# Exercise:
What you return must match the records exactly, except that the pictures are gone.

# Data to examine:
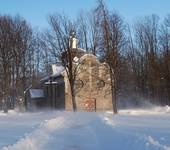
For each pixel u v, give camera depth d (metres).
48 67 89.44
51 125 29.34
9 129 29.08
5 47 77.44
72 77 70.50
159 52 90.88
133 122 35.34
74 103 70.38
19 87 82.75
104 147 17.06
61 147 17.53
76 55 75.31
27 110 82.50
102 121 31.58
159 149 14.96
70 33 72.06
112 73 65.06
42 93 89.75
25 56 82.94
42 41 78.25
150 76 90.56
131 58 92.06
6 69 77.88
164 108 69.75
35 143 18.86
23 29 80.62
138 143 16.95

# Task answer:
For each pixel u v, give camera depth d (metres).
48 67 89.44
51 125 29.34
9 129 29.08
5 47 77.44
72 77 70.50
159 52 90.88
133 122 35.34
74 103 70.38
19 87 82.75
104 147 17.06
61 147 17.53
76 55 75.31
27 110 82.50
102 121 31.58
159 149 14.96
70 33 72.06
112 73 65.06
42 93 89.75
25 56 82.94
42 41 78.25
150 76 90.56
131 58 92.06
6 69 77.88
164 108 69.75
35 143 18.86
23 29 80.62
138 143 16.95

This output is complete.